D’autres pistes sont évoquées par l’Unilet pour s’adapter au changement climatique tout en gardant une utilisation raisonnée de l’eau. Parmi elles, « la stratégie d’évitement » qui consiste à abandonner des zones et des calendriers de productions trop exposées. L’interprofession évoque à ce titre les épinards d’été. L’utilisation de variétés non-adaptées pourrait également être proscrite. Il s’agit notamment des haricots verts sensibles à la formation de fil dans les gousses.

L’industrie s’engage aussi

Ce qui caractérise la filière légumes d’industrie dans l’hexagone, c’est sa capacité à contractualiser. « Pas un hectare n’est semé si nous n’avons pas des volumes équivalents chez les industriels en face », assure Didier Le Guellec, directeur légumes industries chez Eureden. Rien d’étonnant alors que les outils de production industriels s’engagent tout autant que les agriculteurs sur la réduction de l’utilisation de l’eau. À ce titre, l’usine D’aucy de Lanvénégen dans le Morbihan, un joyau de la couronne d’Eureden vieille de 80 ans et s’étendant sur 22 hectares, a récemment investi dans un système de traitement de l’eau bien spécifique. Comme le demande la réglementation, l’usine retraite l’eau afin d’atteindre la qualité requise pour un rejet dans un cours d’eau. Mais elle va aujourd’hui plus loin en appliquant un système d’ultra-filtration puis d’osmose inverse. Ceci afin d’obtenir une eau dite « propre ». « Nous réutilisons cette eau pour le premier lavage des légumes et le déterrage. Soit 30% de notre consommation d’eau. Actuellement, la réglementation ne nous permet pas d’utiliser cette eau retraitée pour d’autres utilisations, mais elle pourrait évoluer à l’avenir », assure Mickaël Le Moal, le directeur d’usine.

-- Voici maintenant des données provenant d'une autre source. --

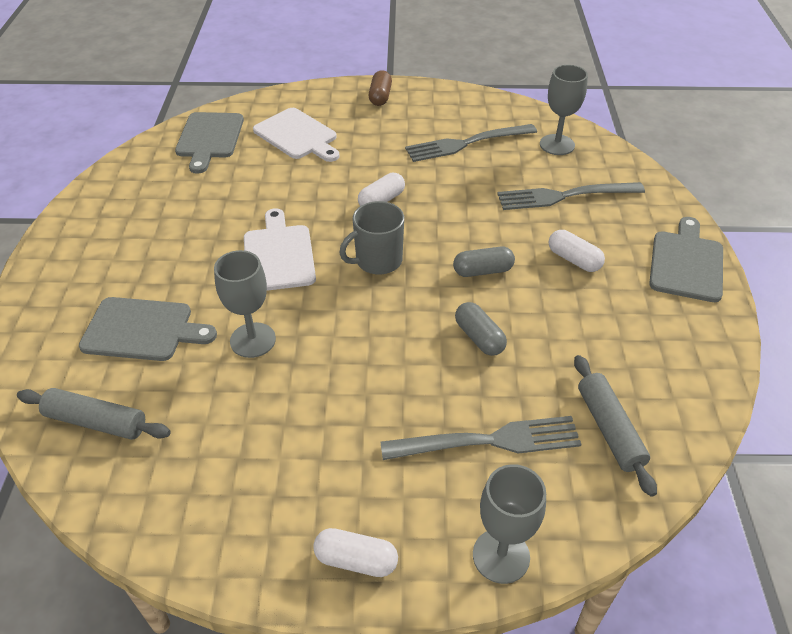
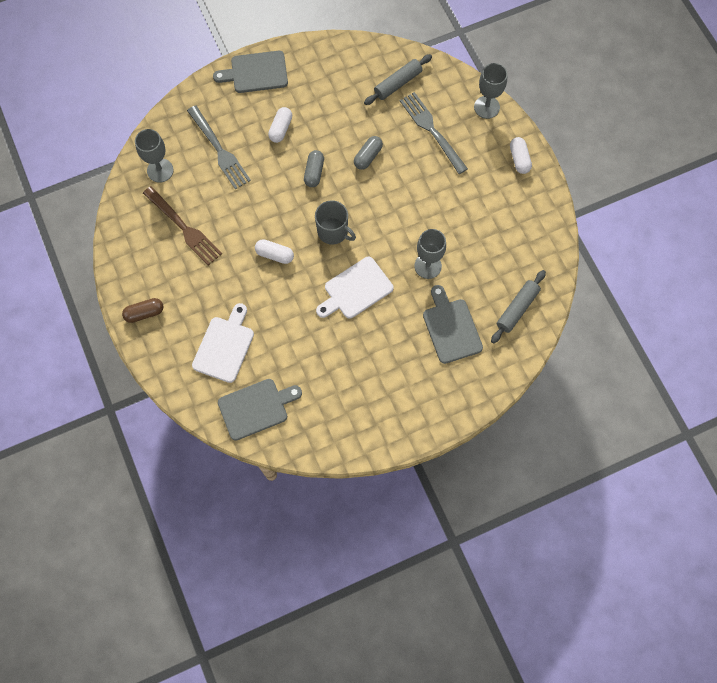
camera: 115 degrees left, 25 degrees up
grey rolling pin [17,388,171,440] -> grey rolling pin turned 45 degrees clockwise [491,270,546,344]
grey fork [405,124,537,162] -> brown fork [143,186,222,266]
grey capsule [453,247,515,277] -> grey capsule turned 45 degrees clockwise [304,150,324,187]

De gauche à droite, l’eau de lavage en sortie d’usine, l’eau prête pour le rejet dans le milieu et l’eau traitée pour une réutilisation dans l’usine. © TD

Témoignage : légumier de métier

Si la plupart des producteurs de légumes industries n’emblavent que 10 à 15% de leur surface avec ce type de production, Jacques Cordroc’h s’est lui spécialisé dans ce type de production. 70 à 90 ha des 120 que compte son exploitation sont dédiés aux épinards, haricots, pois et carottes, mais aussi navet, ciboulette, chou-fleur, brocoli ou encore céleri branche et rave. Ce qui l’anime, c’est le défi technique de ces productions atypiques. Si l’eau est une problématique majeure pour lui aussi, il peut compter sur ses deux réserves pour irriguer ses parcelles. C’est sur le sujet du désherbage que le producteur breton a le plus d’impasses. « En céleri, nous avons dû passer en manuel avec une équipe bulgare pour désherber, notamment la morelle », assure-t-il. Anne-Sophie Kouassi, cheffe du service technique d’Unilet, souligne la situation particulière de ces cultures à faible surface qui ne bénéficient que très peu d’innovation sur la protection phytosanitaire.